Simple question about vector group YnD11 ?

[rayas91]

Friends,

I have a question about vector group YnD11.

If we assume current flows from primary to secodary, angles will be Y (0°) - D (30°).


But if current flows secondary to primary , which angles will occur ? Y (30°) - D (0°)?

Thanks for your time.

 

[ScottyUK]

Are we talking about Dyn11 or YNd11?

 

[rayas91]

ScottyUK , we re talking about YnD11.

 

[ScottyUK]

OK, but that isn't a recognised transformer designation. If you insist on talking about YnD11 then good luck because it's pretty meaningless.

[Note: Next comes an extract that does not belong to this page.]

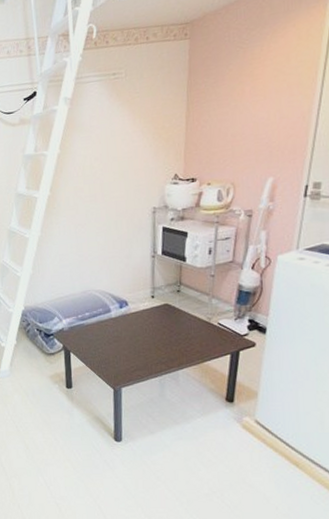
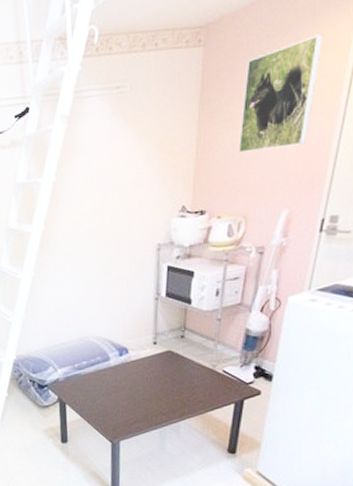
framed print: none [224,26,297,128] -> present [238,34,323,153]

Upper case letters indicate HV connections, lower case letters indicate LV connections. I can guess that the 'n' is associated with the star winding but I don't know which winding is the HV winding because your designation is incorrect.

 

[rayas91]

I know YnD11 means.and designation is ok.Y is HV side. I know normal conditions about vektor groups and angle differences.But if we assume that we will use D as a primary-as a reference , what would Y angle be?

 

[ScottyUK]

I'm sure you won't mind if I stick to the standard winding designations in IEC 60076-1.

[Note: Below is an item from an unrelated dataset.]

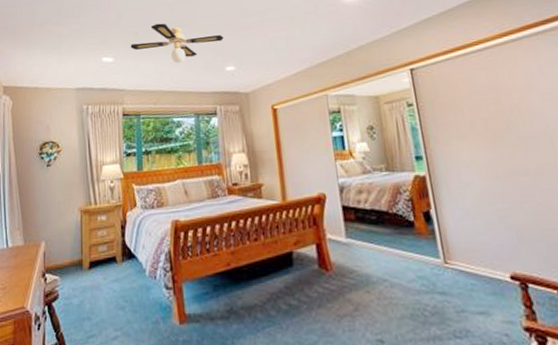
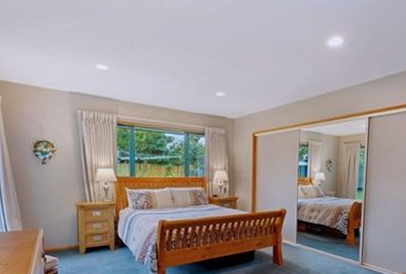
ceiling fan: present [130,23,224,63] -> none [125,38,217,82]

In any '11' configuration the LV winding leads the HV winding by 30°. In a YNd11 transformer the delta winding leads the star winding by 30°, so if you use the delta winding as the reference then the star winding has a 30° lag.

 

[rayas91]

ScottyUK ..I mind your data.and I have many standarts and designations..But pratically when we re injection voltage, values are not as same as your or mine idea.

When we get Delta as reference , Y leads 30 degree.

So if delta winding is 0 degree, Y winding is +30 degree.
This is the problem.

 

[ScottyUK]

I'm not sure where that leaves us. It isn't a YnD11 transformer?

The standard test usually links the A and a terminals then applies a suitable (safe) test voltage to the HV winding, and the resulting voltages between terminals prove the vector group. The relative magnitudes are more important than the actual values. The procedure and interpretation of results are well-documented.

 

[rayas91]

ScottyUK thanks for your.time...I think I will call the manufacturer

 

[ScottyUK]

Ok, let us know how things turn out. Good luck.

 

[rayas91]

Much thanks again.

 

[stevenal]

Link

See Figure 15 on page 15 (pdf 17).

 

[rayas91]

stevenal I have that document .And I ve checked already.But It is not my answer.If you have time,can you check the file which is on attach.
I m at powerplant now, Combined Cycle Power Plant.I drawed the single line and CT polarity to paint.

The reason that I asked you , I m configurating GE T60-U Block-Unit Differential Relay.

Thank you.

 

[jghrist]

On your diagram, which side of the YnD11 transformer is Y? You are confusing the relay configurations by including two transformers. There could be different current angles even if both transformers were YY0 because of differences in load angles.

 

[rayas91]

Yeah you re right.

Delta is Generator Side , 15750 V side
Y is 400 Kv Side , 400 kV Side

Dont mind the DYn1 transformer, just consider Gen+Transformer (YnD11)

 

[HamburgerHelper]

The apparent power into a transformer will be close to the apparent power out of a transformer. The voltages will lag like what you said and the power flow will still be in the same power quadrant. If the currents were leading the voltages on the generator side by 30 degrees, the currents will lead the voltages close to 30 degrees on the high side (minus vars loss exciting the transformer). You will see the same if power is flowing the other way. This for for balanced load. For unbalanced load or faults, remember the negative sequence phase shift through the transformer is the opposite of the positive sequence phase shift.

 

[jghrist]

Reference stevenal's Figure 15. Voltage on the wye side (1U) lags the voltage on the delta side (2U) by 30°.

If the current into the delta side of the Ynd11 transformer is at angle 0°, then the current out of the wye side will be -30°. Current into the wye side is 180° from current out of the wye side, so it is at an angle of +150°.

 

[rayas91]

HamburgerHelper and jghrist , thank you for you time and interest.I know It s too simple.

Please check values than you will understand my point.

I will attach here my protection relay set screen .
And the values which I injected as secondary are like below;

Gen Side : HV (Y Side)

I1: 0,083 0° I1: 0,083 -150°
I2: 0,083 -120° I2: 0,083 -270°
I3: 0,083 -240° I3: 0,083 -30°

At the values, Relay dont trip. There is balanced and no differential .

According to jghrist and all informations which i know, It should be -30° ,not -150°.

 

[HamburgerHelper]

The 30 degree difference will look like +/- 150 degree difference if the CTs are not facing the same direction. Draw out the vectors and you'll see why it looks the way it does. SEL relays have a polarity setting. GE relays might have this setting. If it does have this setting, you might have programmed it to work correctly but don't realize that the relay acts on the angle difference due to the CT polarization and transformer connection.

 

[rayas91]

Thanks ,I got you. But GE relays has no polarity setting.
We can understand the polarity just from connections.There s no setting.Because of this ,I need to consider all CT polarities which are related.